MRI正常という結果は重要ですが、痛みが存在しないことや、歯科・顎関節・筋肉・頭痛・神経障害性疼痛のすべてが除外されたことを意味しません。
鑑別には、歯・歯肉、顎関節・咀嚼筋、片頭痛などの頭痛、神経障害性顔面痛、眼・耳の疾患、副鼻腔・頸部疾患、舌骨周囲の筋・靱帯痛、首肩の筋骨格系問題を含めました。
以前の治療に反応しなかったことだけで従来の診断が誤りだとはせず、現在の症状を説明し得る他の可能性を並行して評価しました。
初診時に語られた症状
右顎関節痛と、約5か月続く閉口時の音を訴えました。左頬・頬骨の灼けるような痛みが3日続いた後、目尻と目の上が引かれ締め付けられる感覚が生じたと話しました。
ほかに、前額・こめかみの圧迫痛、首後方から後頭部へ上がる電撃様痛、頭皮のしびれ、耳・頬骨痛、首肩後方痛、頭痛、めまい、手足のしびれ、閉口時に首の後ろで骨が鳴るような感覚がありました。

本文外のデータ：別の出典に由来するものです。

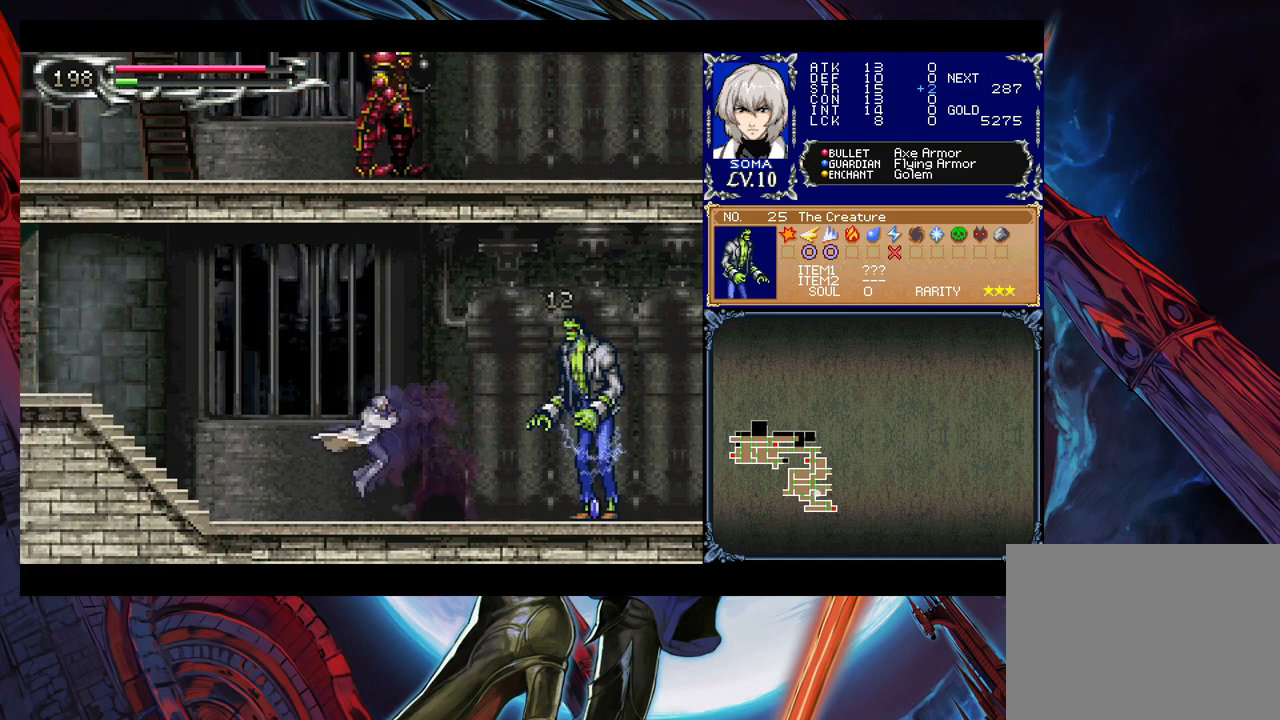
{"buttons": [], "left_stick": "right", "right_stick": "center", "events": [[233, "left_stick", "center"], [283, "Y", "down"], [283, "left_stick", "left"], [333, "B", "down"], [333, "Y", "up"], [367, "B", "up"], [367, "left_stick", "right"]]}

症状が広い範囲に及び表現も多様な場合ほど、一つの原因に無理にまとめないことが重要です。
朝に始まる症状のパターン
起床時に左目の圧迫感があり、その後、首の後ろと左側頭部の痛みが始まることがありました。午前5時ごろに症状が始まり、6時ごろ起床して洗顔するときが最も不快だと説明しました。

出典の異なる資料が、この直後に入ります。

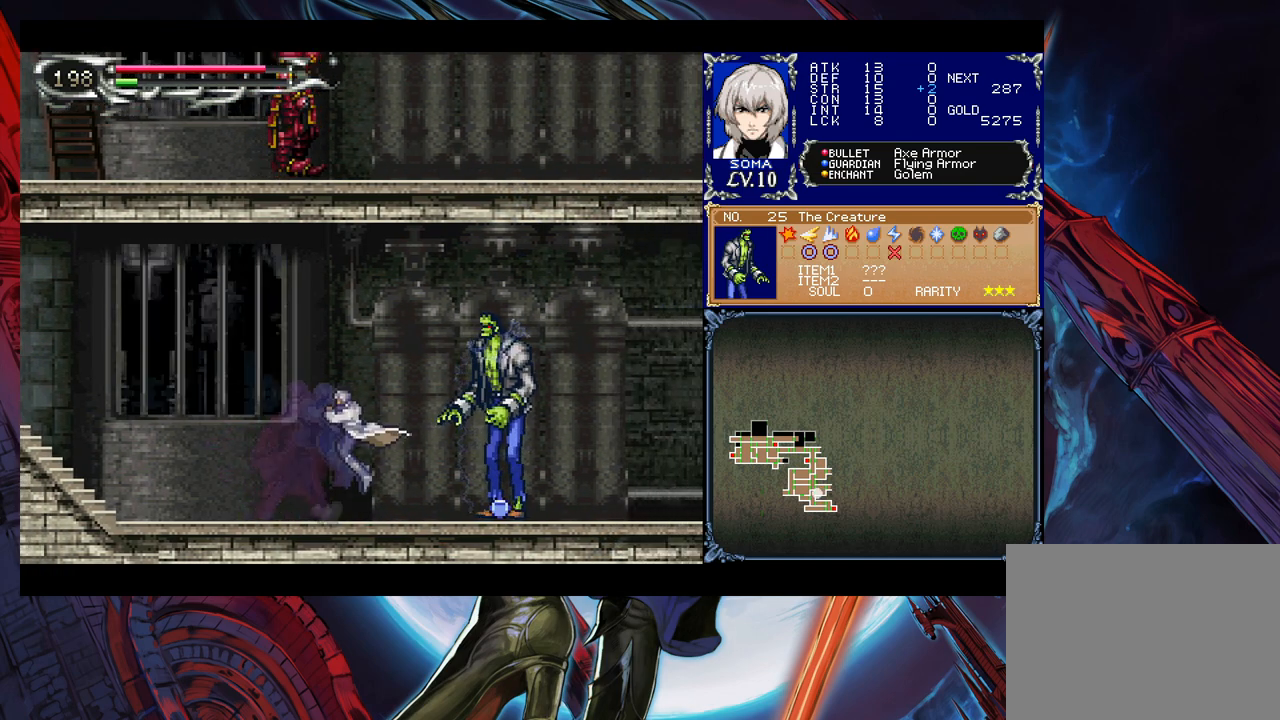
{"buttons": [], "left_stick": "down-right", "right_stick": "center", "events": [[83, "left_stick", "left"], [117, "Y", "down"], [133, "B", "down"], [133, "Y", "up"], [133, "left_stick", "center"], [183, "B", "up"], [183, "left_stick", "down-right"], [383, "left_stick", "left"], [417, "Y", "down"], [433, "B", "down"], [433, "Y", "up"], [467, "B", "up"], [483, "left_stick", "down-right"]]}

ある日は起床後に左頬骨がチクチクし、その後に後頭部痛が現れましたが、この順序が毎日同じではありませんでした。
発症時刻、部位、続く順序の記録は重なる痛みのパターンを分ける助けになりますが、それだけで原因を確定するものではありません。
目に圧を感じることと眼圧上昇は同じではない
「目に圧を感じる」「目が締め付けられる」という主観的感覚は、眼科検査で測定される眼圧上昇と同じではありません。
突然の視力低下・視野変化、強い充血、光の輪、複視、嘔吐を伴う激しい眼痛、眼球運動時の強い痛み、神経症状を伴う場合は、顎関節診療より眼科または救急評価が優先です。

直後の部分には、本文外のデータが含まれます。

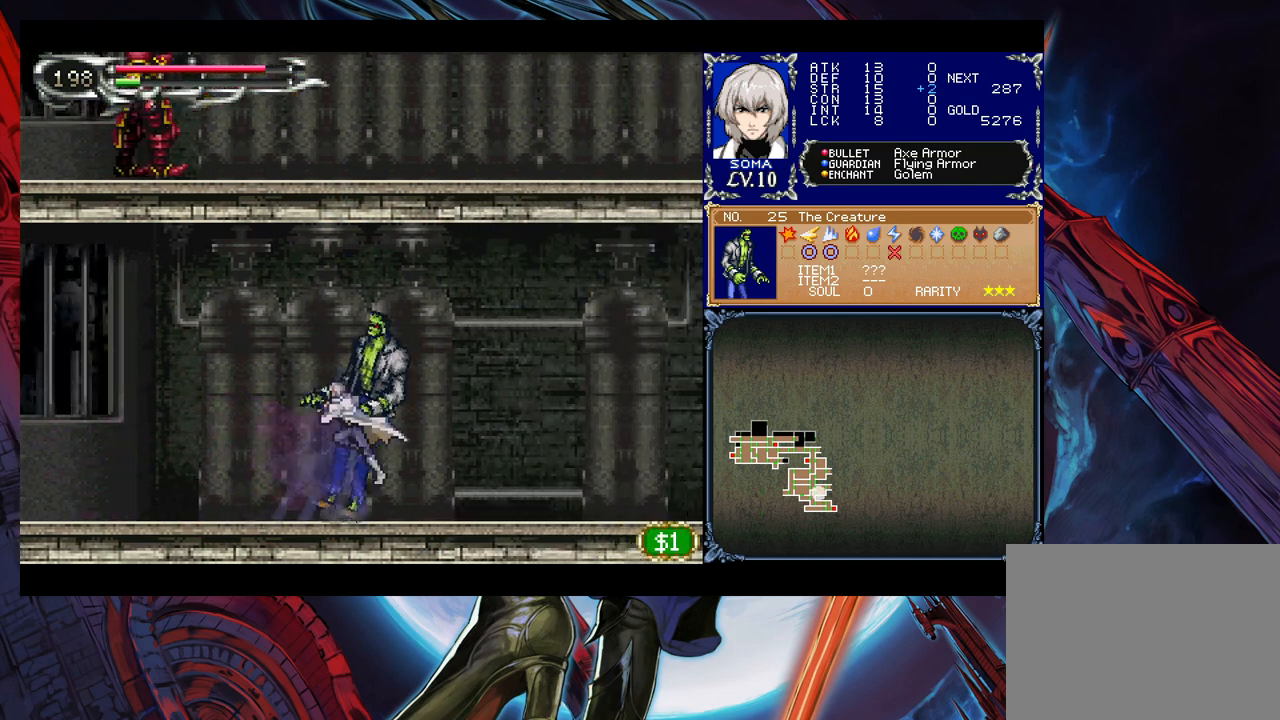
{"buttons": ["Y"], "left_stick": "left", "right_stick": "center", "events": [[183, "left_stick", "left"], [217, "Y", "down"], [233, "B", "down"], [233, "Y", "up"], [267, "B", "up"], [267, "left_stick", "right"], [483, "Y", "down"], [483, "left_stick", "left"]]}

危険徴候がなくても眼痛や圧迫感が続く場合は眼科評価を省略しません。顎関節・筋肉の評価は眼疾患の検査の代わりにはなりません。
実際の眼圧上昇がなくても、顎関節・咀嚼筋の不調とこめかみ・眼周囲の関連痛が変動すると、圧迫感として感じる人もいます。しかし、この感覚だけで顎由来の痛みを診断したり眼圧正常と判断したりはできません。
顎関節や筋肉の痛みは目の周囲に感じられるか
顎関節・咀嚼筋の不調がこめかみや眼周囲痛と併存することがあります。本症例では、目の上の引きつれ、目の締め付け、こめかみ・頬骨痛、首肩痛が顎症状とともに繰り返されました。
側頭筋は顎を動かす筋肉で、顎関節や咀嚼筋の痛みが周囲の顔面に広く感じられる場合があります。ただし、眼の圧迫感だけで関連痛とは診断できません。
まず眼疾患、片頭痛、神経学的原因を区別し、その後、症状が顎運動や咀嚼筋所見とともに変化するかを評価します。
顔面神経痛と顎由来の関連痛
顔面神経痛と顎関節・咀嚼筋痛は同じ診断ではありませんが、一人に複数の痛み機序が併存することはあります。
神経障害性顔面痛では、電撃様か、短く強い発作か、洗顔・歯磨き・会話で誘発されるか、感覚変化があるか、神経分布に沿うかを確認します。
顎由来の評価では、咀嚼・開閉口・食いしばりで変化するか、関節や筋の触診で普段の痛みが再現するか、関節音・引っ掛かり、開口量や経路の変化を確認します。
神経痛治療に反応しなかったことも、その後の顎関節診療中に改善したことも、単一の診断や起源を証明する根拠にはしませんでした。
舌骨症候群とは
舌骨症候群は舌骨周囲に始まるまれな頸部・顔面痛の鑑別診断です。Brownは1954年、舌骨大角部の圧痛を特徴とする疼痛症候群を初めて報告しました。
舌骨は首の前方にあり、筋肉や靱帯を介して舌、咽頭、下顎、頸部周囲の構造とつながっています。
文献では、舌骨大角の局所痛・圧痛が咽頭、耳、顔、下顎、顎下、ときに肩や上胸部へ広がり、会話、嚥下、あくび、頭部回旋で悪化することが報告されています。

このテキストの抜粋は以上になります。